- Ausgangstext -
Für Unternehmen, die von der Landwirtschaft, Fischerei, Energie- oder Rohstoffgewinnung abhängig sind, stellt die Nutzung dieser Leistungen eine essenzielle Grundlage ihrer Geschäftsmodelle dar. Ein Verlust oder eine Verschlechterung dieser Leistungen – etwa durch Abholzung, Klimawandel oder Artensterben – birgt erhebliche Risiken.


Warum ist die Messung so schwierig?

Die Schwierigkeit, den Wert der Natur und ihre Rolle im Unternehmenskontext zu messen, liegt in ihrer Komplexität. Während der CO₂-Ausstoß mit etablierten Methoden wie der CO₂-Bilanzierung quantifiziert werden kann, gibt es für Ökosystemleistungen keine einheitliche oder allgemein akzeptierte Messgröße.

1. Fehlende Standardisierung

  • Unterschiedliche Ökosysteme und Branchen machen Vergleiche schwierig.

- Auszug Datensatz -

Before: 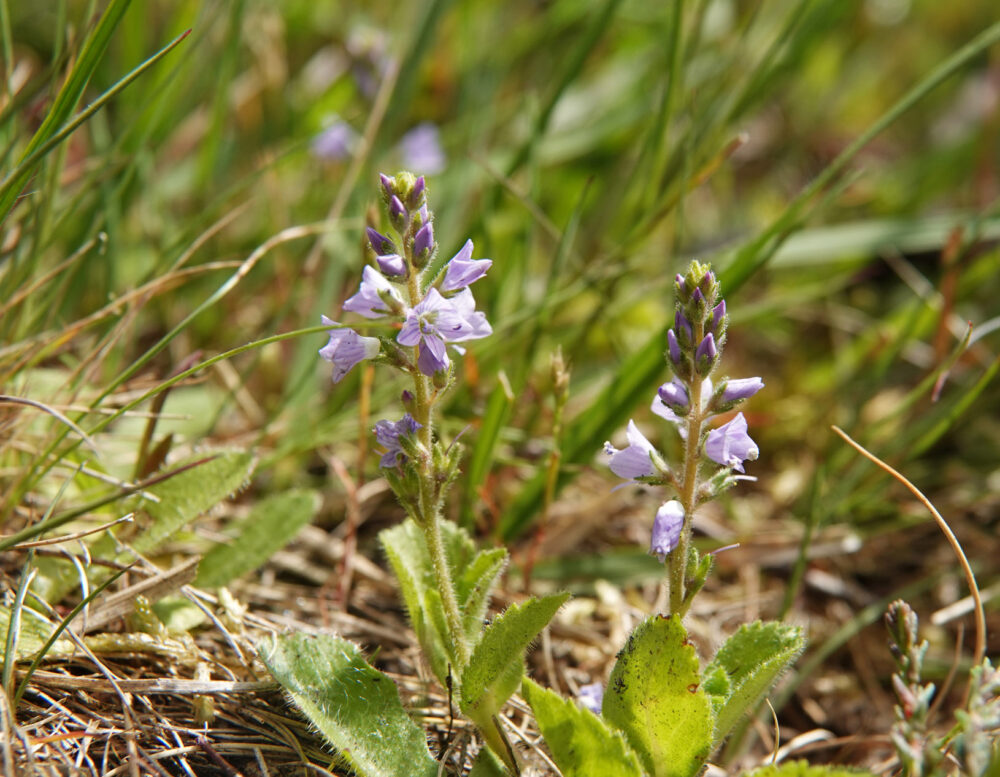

- Aufgabenstellung -
a. Beantworte zum Text über Ökosystemleistungen diese Fragen:
(i) Welche Beispiele werden für einen Verlust oder eine Verschlechterung der Leistungen genannt?
(ii) Mit welcher etablierten Methode lässt sich der CO₂-Ausstoß quantifizieren?
(iii) Was erschwert unter „Fehlende Standardisierung“ den Vergleich?
b. Setze den Text über Ökosystemleistungen nach seinem letzten Satz fort.

- Lösungen der Reihe nach -
a.
(i) Abholzung, Klimawandel oder Artensterben
(ii) Mit der CO₂-Bilanzierung
(iii) Unterschiedliche Ökosysteme und Branchen

b.
  • Für jede Dienstleistung der Natur – sei es sauberes Wasser oder Bodenfruchtbarkeit – müsste ein spezifischer Bewertungsansatz entwickelt werden.

2. Unsichtbare Abhängigkeiten

3. Monetarisierung ist problematisch

  • Ökosystemleistungen haben häufig keinen direkten Marktwert. Wie viel ist eine intakte Korallenriff-Landschaft wert? Der Verlust solcher Leistungen betrifft mehrere Generationen und lässt sich nur schwer in eine Zahl fassen.

4. Dynamische Systeme

  • Die Natur ist dynamisch und ändert sich laufend. Faktoren wie Klima, Biodiversität oder menschliche Eingriffe beeinflussen die Qualität und Verfügbarkeit von Ökosystemleistungen kontinuierlich.

Bemühungen der Wirtschaft: Nachhaltigkeitsmessung in der Praxis

Die Natur ist kein unendlicher Lieferant von Ressourcen. Sie ist ein limitierter, aber unverzichtbarer Partner der Wirtschaft. Unternehmen, die frühzeitig lernen, diesen Wert zu verstehen und zu schützen, sichern nicht nur ihre Zukunft, sondern tragen auch zur globalen Nachhaltigkeit bei."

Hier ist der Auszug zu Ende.